Le secrétaire d’État de l’époque, John F. Kerry, a contribué à forger cet accord historique, et Obama l’a défendu aux côtés du président chinois Xi Jinping à une époque de relations bilatérales plus chaleureuses. Promettant de réduire les émissions de 26 à 28% par rapport aux niveaux de 2005, les États-Unis ont officiellement conclu l’accord en 2016.

Sous Trump, les États-Unis sont devenus la seule nation au monde à s’en éloigner.

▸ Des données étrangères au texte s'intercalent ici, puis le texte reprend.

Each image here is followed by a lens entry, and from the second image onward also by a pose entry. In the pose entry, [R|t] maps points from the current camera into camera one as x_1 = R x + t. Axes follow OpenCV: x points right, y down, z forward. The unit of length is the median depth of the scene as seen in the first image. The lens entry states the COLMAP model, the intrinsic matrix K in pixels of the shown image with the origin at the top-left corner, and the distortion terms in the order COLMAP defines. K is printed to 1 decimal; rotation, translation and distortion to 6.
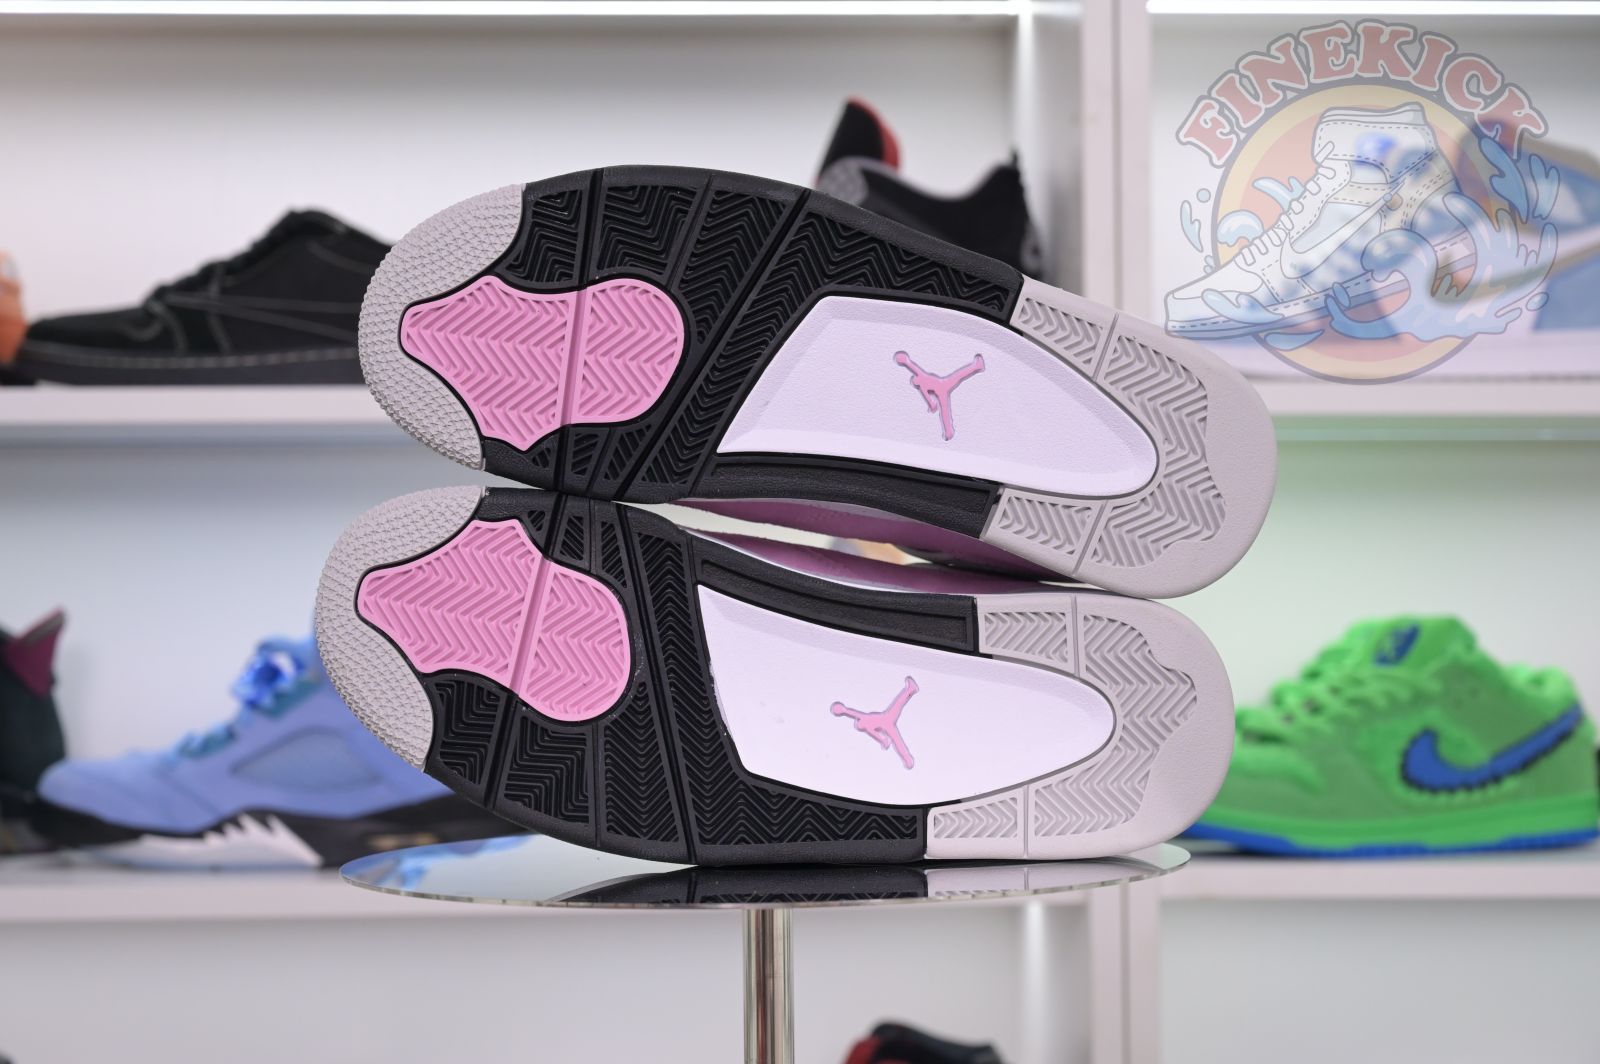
lens RADIAL K [[3171.0, 0, 792.8], [0, 3171.0, 535.8], [0, 0, 1]] dist [-0.025524, 0.187129]
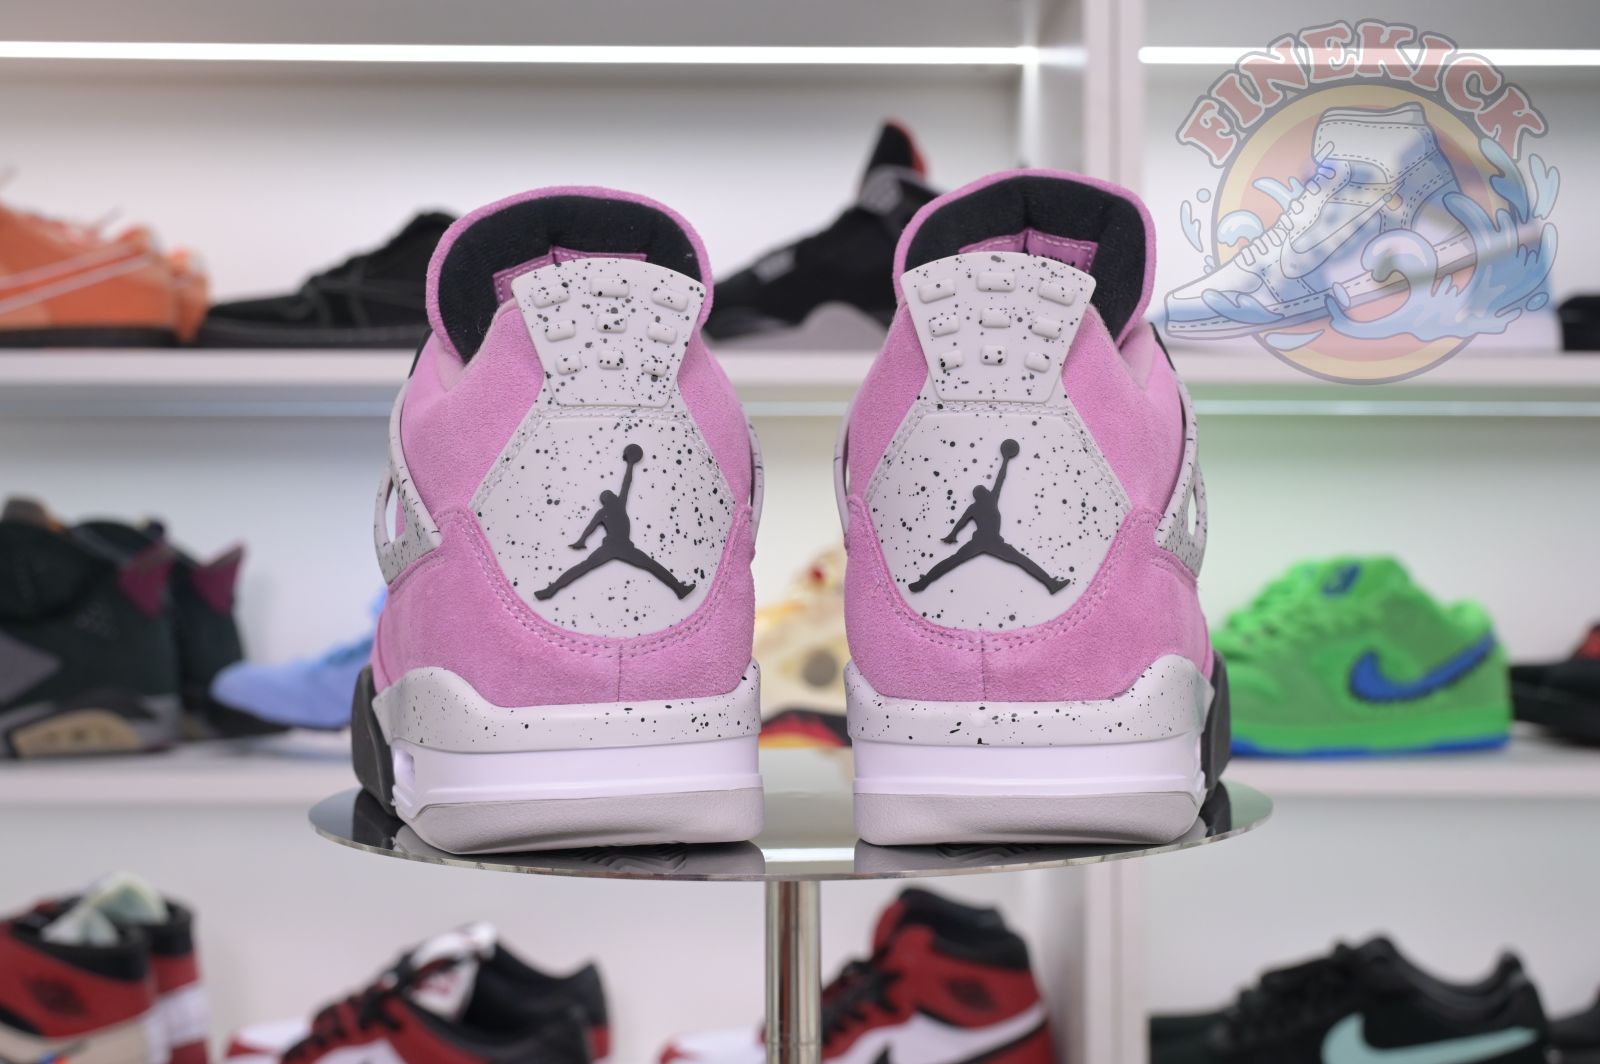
lens RADIAL K [[2017.2, 0, 800.0], [0, 2017.2, 532.0], [0, 0, 1]] dist [-0.003485, 0.020571]
pose [[0.999694, 0.007064, -0.023693, 0.004543], [-0.006879, 0.999945, 0.007889, 0.012047], [0.023747, -0.007724, 0.999688, 0.238551]]
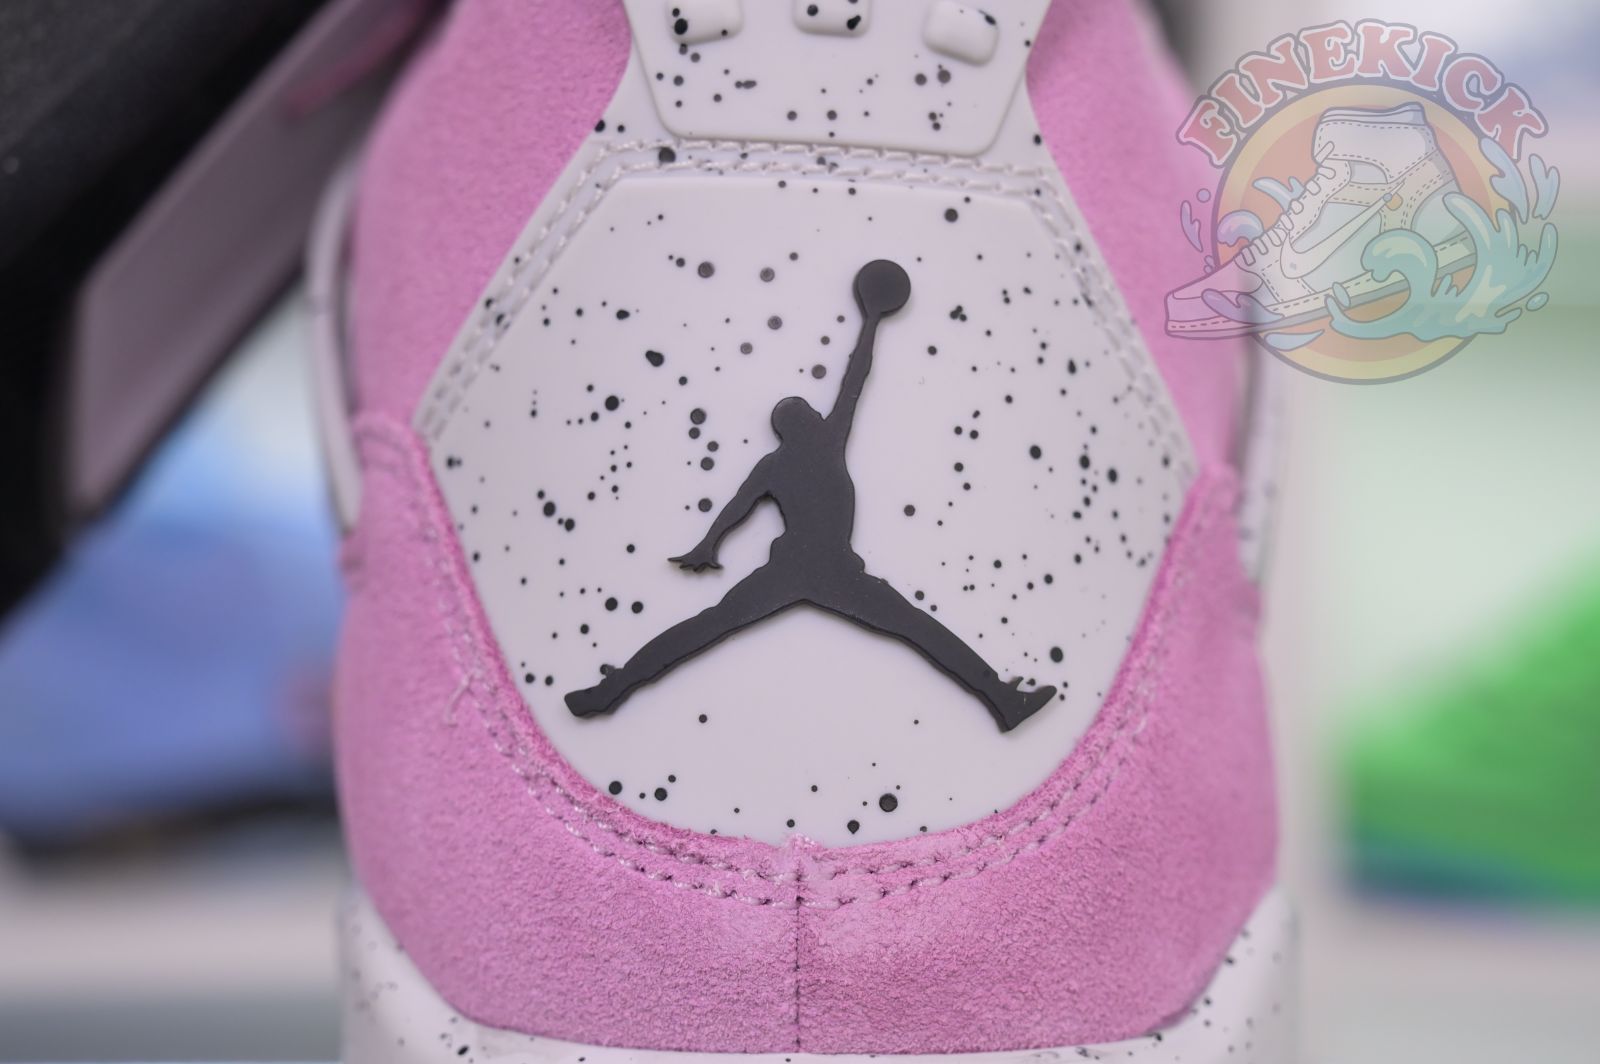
lens RADIAL K [[3171.0, 0, 792.8], [0, 3171.0, 535.8], [0, 0, 1]] dist [-0.025524, 0.187129]
pose [[0.980018, 0.022502, 0.197633, -0.028188], [-0.029081, 0.999113, 0.030447, 0.003888], [-0.196773, -0.035586, 0.979803, 0.685626]]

Alors que les États américains, les villes et les entreprises ont continué à s’efforcer de réduire les émissions pendant le mandat de Trump, le gouvernement fédéral a principalement pris le relais.

«Paris avait été négocié en grande partie pour répondre aux spécifications américaines et nous avons joué un rôle important dans sa conception, donc le fait que nous nous en soyons retirés est plus problématique que [not ratifying] Kyoto », a déclaré Bodansky.

Le fait que ce soit la deuxième fois que les États-Unis tournent le dos à un accord sur le climat n’a pas aidé. «Cela donne le sentiment qu’à chaque fois que l’administration américaine change, la position américaine change», a ajouté Bodansky.

Mais les dommages que Trump a infligés à la crédibilité des États-Unis sur les questions climatiques pourraient s’avérer difficiles à réparer.

Le porte-parole du ministère chinois des Affaires étrangères, Zhao Lijian, n’a pas pu s’empêcher de paraître se réjouir vendredi dernier, affirmant aux journalistes que le retour des États-Unis à l’accord de Paris «n’est en aucun cas un retour glorieux, mais plutôt l’élève faisant l’école buissonnière pour retourner en classe.

Cela dit: les pays n’ont guère d’autre choix que de prendre les États-Unis au mot, si les grands efforts internationaux en matière de climat doivent se poursuivre, a déclaré Bodansky.

Toutes les actualités du site n'expriment pas le point de vue du site, mais nous transmettons cette actualité automatiquement et la traduisons grâce à une technologie programmatique sur le site et non à partir d'un éditeur humain.